# [TASK BRIEF]
Reproduce all the entries precisely.

(Data records)
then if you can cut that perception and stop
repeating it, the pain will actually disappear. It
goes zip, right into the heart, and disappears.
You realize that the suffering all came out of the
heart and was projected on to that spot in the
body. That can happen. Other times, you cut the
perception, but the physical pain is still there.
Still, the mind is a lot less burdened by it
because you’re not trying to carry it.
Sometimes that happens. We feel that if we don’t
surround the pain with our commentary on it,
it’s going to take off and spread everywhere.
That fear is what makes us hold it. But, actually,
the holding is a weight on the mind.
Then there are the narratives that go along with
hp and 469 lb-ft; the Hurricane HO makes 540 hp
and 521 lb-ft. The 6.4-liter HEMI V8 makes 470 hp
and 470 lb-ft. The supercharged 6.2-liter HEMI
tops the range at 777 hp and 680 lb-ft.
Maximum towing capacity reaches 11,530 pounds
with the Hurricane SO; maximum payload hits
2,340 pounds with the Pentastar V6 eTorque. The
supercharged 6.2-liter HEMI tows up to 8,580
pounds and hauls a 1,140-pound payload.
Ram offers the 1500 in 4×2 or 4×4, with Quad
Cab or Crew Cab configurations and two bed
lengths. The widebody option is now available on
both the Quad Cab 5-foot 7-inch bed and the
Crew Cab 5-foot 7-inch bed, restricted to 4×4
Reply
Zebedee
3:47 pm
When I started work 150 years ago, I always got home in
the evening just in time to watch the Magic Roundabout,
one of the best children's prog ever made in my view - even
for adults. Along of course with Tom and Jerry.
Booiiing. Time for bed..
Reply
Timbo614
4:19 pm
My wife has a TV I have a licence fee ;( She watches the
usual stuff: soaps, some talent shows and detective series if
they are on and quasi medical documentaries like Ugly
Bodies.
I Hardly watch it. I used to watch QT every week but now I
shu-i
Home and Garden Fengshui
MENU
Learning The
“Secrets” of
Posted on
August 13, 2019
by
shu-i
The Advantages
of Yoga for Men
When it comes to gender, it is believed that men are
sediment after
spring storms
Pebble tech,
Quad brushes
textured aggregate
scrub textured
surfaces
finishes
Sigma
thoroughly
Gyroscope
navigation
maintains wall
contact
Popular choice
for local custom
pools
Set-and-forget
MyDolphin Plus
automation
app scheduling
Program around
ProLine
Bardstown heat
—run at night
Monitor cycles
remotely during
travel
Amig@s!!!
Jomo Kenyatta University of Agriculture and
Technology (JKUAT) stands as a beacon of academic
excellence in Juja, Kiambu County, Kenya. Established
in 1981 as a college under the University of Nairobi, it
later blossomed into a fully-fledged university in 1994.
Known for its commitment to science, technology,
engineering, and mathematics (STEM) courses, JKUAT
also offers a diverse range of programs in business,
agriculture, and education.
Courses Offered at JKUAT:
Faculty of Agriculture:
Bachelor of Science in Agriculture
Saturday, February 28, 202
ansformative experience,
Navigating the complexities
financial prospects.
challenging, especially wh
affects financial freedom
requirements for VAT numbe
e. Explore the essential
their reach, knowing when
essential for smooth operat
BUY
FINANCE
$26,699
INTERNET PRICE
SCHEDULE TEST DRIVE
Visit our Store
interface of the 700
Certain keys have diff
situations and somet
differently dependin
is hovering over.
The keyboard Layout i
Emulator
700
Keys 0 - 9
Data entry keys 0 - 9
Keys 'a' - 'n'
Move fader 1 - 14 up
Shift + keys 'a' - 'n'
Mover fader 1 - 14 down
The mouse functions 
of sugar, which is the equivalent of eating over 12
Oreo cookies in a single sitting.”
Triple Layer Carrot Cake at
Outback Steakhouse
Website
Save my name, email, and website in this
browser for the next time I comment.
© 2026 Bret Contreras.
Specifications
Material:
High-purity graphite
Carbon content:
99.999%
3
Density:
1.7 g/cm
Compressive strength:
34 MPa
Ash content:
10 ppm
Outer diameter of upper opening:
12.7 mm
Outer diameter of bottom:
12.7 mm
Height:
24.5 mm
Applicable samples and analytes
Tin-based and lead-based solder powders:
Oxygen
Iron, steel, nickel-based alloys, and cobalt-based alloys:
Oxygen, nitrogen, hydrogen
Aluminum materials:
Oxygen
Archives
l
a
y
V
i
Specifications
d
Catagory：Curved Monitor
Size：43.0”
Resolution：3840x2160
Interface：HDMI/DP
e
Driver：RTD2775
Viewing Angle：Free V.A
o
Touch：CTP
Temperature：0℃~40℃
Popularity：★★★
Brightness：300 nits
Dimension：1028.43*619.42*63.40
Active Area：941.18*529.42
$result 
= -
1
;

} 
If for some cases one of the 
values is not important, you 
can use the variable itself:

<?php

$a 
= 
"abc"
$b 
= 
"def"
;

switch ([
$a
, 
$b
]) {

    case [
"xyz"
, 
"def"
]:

# [WRITTEN ANSWER]
then if you can cut that perception and stop
repeating it, the pain will actually disappear. It
goes zip, right into the heart, and disappears.
You realize that the suffering all came out of the
heart and was projected on to that spot in the
body. That can happen. Other times, you cut the
perception, but the physical pain is still there.
Still, the mind is a lot less burdened by it
because you’re not trying to carry it.
Sometimes that happens. We feel that if we don’t
surround the pain with our commentary on it,
it’s going to take off and spread everywhere.
That fear is what makes us hold it. But, actually,
the holding is a weight on the mind.
Then there are the narratives that go along with
hp and 469 lb-ft; the Hurricane HO makes 540 hp
and 521 lb-ft. The 6.4-liter HEMI V8 makes 470 hp
and 470 lb-ft. The supercharged 6.2-liter HEMI
tops the range at 777 hp and 680 lb-ft.
Maximum towing capacity reaches 11,530 pounds
with the Hurricane SO; maximum payload hits
2,340 pounds with the Pentastar V6 eTorque. The
supercharged 6.2-liter HEMI tows up to 8,580
pounds and hauls a 1,140-pound payload.
Ram offers the 1500 in 4×2 or 4×4, with Quad
Cab or Crew Cab configurations and two bed
lengths. The widebody option is now available on
both the Quad Cab 5-foot 7-inch bed and the
Crew Cab 5-foot 7-inch bed, restricted to 4×4
Reply
Zebedee
3:47 pm
When I started work 150 years ago, I always got home in
the evening just in time to watch the Magic Roundabout,
one of the best children's prog ever made in my view - even
for adults. Along of course with Tom and Jerry.
Booiiing. Time for bed..
Reply
Timbo614
4:19 pm
My wife has a TV I have a licence fee ;( She watches the
usual stuff: soaps, some talent shows and detective series if
they are on and quasi medical documentaries like Ugly
Bodies.
I Hardly watch it. I used to watch QT every week but now I
shu-i
Home and Garden Fengshui
MENU
Learning The
“Secrets” of
Posted on
August 13, 2019
by
shu-i
The Advantages
of Yoga for Men
When it comes to gender, it is believed that men are
sediment after
spring storms
Pebble tech,
Quad brushes
textured aggregate
scrub textured
surfaces
finishes
Sigma
thoroughly
Gyroscope
navigation
maintains wall
contact
Popular choice
for local custom
pools
Set-and-forget
MyDolphin Plus
automation
app scheduling
Program around
ProLine
Bardstown heat
—run at night
Monitor cycles
remotely during
travel
Amig@s!!!
Jomo Kenyatta University of Agriculture and
Technology (JKUAT) stands as a beacon of academic
excellence in Juja, Kiambu County, Kenya. Established
in 1981 as a college under the University of Nairobi, it
later blossomed into a fully-fledged university in 1994.
Known for its commitment to science, technology,
engineering, and mathematics (STEM) courses, JKUAT
also offers a diverse range of programs in business,
agriculture, and education.
Courses Offered at JKUAT:
Faculty of Agriculture:
Bachelor of Science in Agriculture
Saturday, February 28, 202
ansformative experience,
Navigating the complexities
financial prospects.
challenging, especially wh
affects financial freedom
requirements for VAT numbe
e. Explore the essential
their reach, knowing when
essential for smooth operat
BUY
FINANCE
$26,699
INTERNET PRICE
SCHEDULE TEST DRIVE
Visit our Store
interface of the 700
Certain keys have diff
situations and somet
differently dependin
is hovering over.
The keyboard Layout i
Emulator
700
Keys 0 - 9
Data entry keys 0 - 9
Keys 'a' - 'n'
Move fader 1 - 14 up
Shift + keys 'a' - 'n'
Mover fader 1 - 14 down
The mouse functions 
of sugar, which is the equivalent of eating over 12
Oreo cookies in a single sitting.”
Triple Layer Carrot Cake at
Outback Steakhouse
Website
Save my name, email, and website in this
browser for the next time I comment.
© 2026 Bret Contreras.
Specifications
Material:
High-purity graphite
Carbon content:
99.999%
3
Density:
1.7 g/cm
Compressive strength:
34 MPa
Ash content:
10 ppm
Outer diameter of upper opening:
12.7 mm
Outer diameter of bottom:
12.7 mm
Height:
24.5 mm
Applicable samples and analytes
Tin-based and lead-based solder powders:
Oxygen
Iron, steel, nickel-based alloys, and cobalt-based alloys:
Oxygen, nitrogen, hydrogen
Aluminum materials:
Oxygen
Archives
l
a
y
V
i
Specifications
d
Catagory：Curved Monitor
Size：43.0”
Resolution：3840x2160
Interface：HDMI/DP
e
Driver：RTD2775
Viewing Angle：Free V.A
o
Touch：CTP
Temperature：0℃~40℃
Popularity：★★★
Brightness：300 nits
Dimension：1028.43*619.42*63.40
Active Area：941.18*529.42
$result 
= -
1
;

} 
If for some cases one of the 
values is not important, you 
can use the variable itself:

<?php

$a 
= 
"abc"
$b 
= 
"def"
;

switch ([
$a
, 
$b
]) {

    case [
"xyz"
, 
"def"
]:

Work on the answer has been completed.